75. Where a person against whom a removal order or conditional removal order has been made is removed from or otherwise leaves Canada and informs the Appeal Division in writing of his desire to appear in person before the Appeal Division on the hearing of the appeal against the order, the Appeal Division may, if an appeal has been made, allow the person to return to Canada for that purpose under such terms and conditions as it may determine.

There have been no decisions on this section of the Act, however, it contemplates that an individual who has filed an appeal of a removal order with the IAD, but who is nevertheless deported from Canada before the appeal is heard, may be permitted to re-enter to appear before the IAD when the appeal is finally heard. While there are no Federal Court decisions interpreting that provision, there are reported IAD decisions referring to it: Duckworth v. Canada (Minister of Citizenship & Immigration) (1997), 41 Imm. L.R. (2d) 26, and Deehan v. Canada (Minister of Citizenship & Immigration) (1992), 16 Imm. L.R. (2d) 233. Section 55 [as am. by S.C. 1992, c. 49, s. 45] of the Immigration Act allows for the return of individuals to appear before the IAD and Rule 34 of the Immigration Appeal Division Rules, SOR/93-46, requires that notice be given to the Minister of any request to return and the Minister be given an opportunity to make submissions on the request.

It would seem incongruous for the IAD to have jurisdiction to hear an appeal after an individual has been deported but not to have jurisdiction to decide upon a motion to reopen a hearing in similar circumstances. In both situations the issues that are raised could have bearing on the decision as to whether or not the individual should have been removed from Canada. The Minister's execution of a deportation order does not terminate an appeal that has already been filed, nor should it terminate a motion to reopen a hearing.

Lastly, I am not persuaded that the statutory provision respecting the IAD's jurisdiction defining when a person ceases to be a permanent resident assists in the analysis. If subsection 24(1) is read literally a person ceases to be a permanent resident when a removal order has been made, not when it has been executed. Thus, in every case the IAD would be without power to reopen once the removal order was made.

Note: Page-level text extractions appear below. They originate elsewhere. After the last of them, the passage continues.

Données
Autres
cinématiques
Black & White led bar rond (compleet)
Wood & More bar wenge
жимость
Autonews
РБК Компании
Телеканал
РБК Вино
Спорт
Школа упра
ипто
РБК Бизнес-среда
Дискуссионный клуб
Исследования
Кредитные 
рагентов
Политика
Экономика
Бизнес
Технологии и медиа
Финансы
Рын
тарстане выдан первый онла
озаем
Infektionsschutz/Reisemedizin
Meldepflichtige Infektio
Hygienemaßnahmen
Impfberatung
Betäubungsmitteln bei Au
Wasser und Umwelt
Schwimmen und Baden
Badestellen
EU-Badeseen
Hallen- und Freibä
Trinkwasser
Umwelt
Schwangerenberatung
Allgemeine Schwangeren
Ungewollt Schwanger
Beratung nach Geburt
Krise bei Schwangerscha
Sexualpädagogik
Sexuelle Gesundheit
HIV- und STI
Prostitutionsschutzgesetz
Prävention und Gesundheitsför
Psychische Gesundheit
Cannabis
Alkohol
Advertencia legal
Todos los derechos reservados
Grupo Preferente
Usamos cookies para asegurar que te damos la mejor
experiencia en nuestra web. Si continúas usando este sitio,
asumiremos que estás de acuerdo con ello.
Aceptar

While the decision to reopen in this case was not based on facts directly pertinent to the equitable jurisdiction of the IAD, it was based on the fact that the IAD found there had been a breach of natural justice: inadequate notice to allow the respondent an opportunity to appear at the IAD hearing. If the IAD has jurisdiction to reopen to hear new evidence when its equitable jurisdiction is in issue, surely it has jurisdiction to reopen when the ground is a failure of natural justice with respect to the making of the decision itself.

In the absence of a Federal Court of Appeal decision dealing with the particular factual situation that exists in this case, I cannot interpret the provisions of the Immigration Act as dictating that jurisdiction is terminated when a deportation order is executed, if the individual has filed a motion to reopen before the execution of the deportation order. If this interpretation is incorrect, it is easy to foresee a situation in which stays of deportation orders could become routine, in cases where individuals seek to reopen on the ground of inadequate notice, in order to preserve the IAD's jurisdiction and thereby prevent irreparable harm to those individuals.

For the reasons given, this application will be dismissed.

As agreed with counsel, the issuing of a final order will be deferred for seven days to allow the applicant an opportunity to make representations on the possible certification of a question.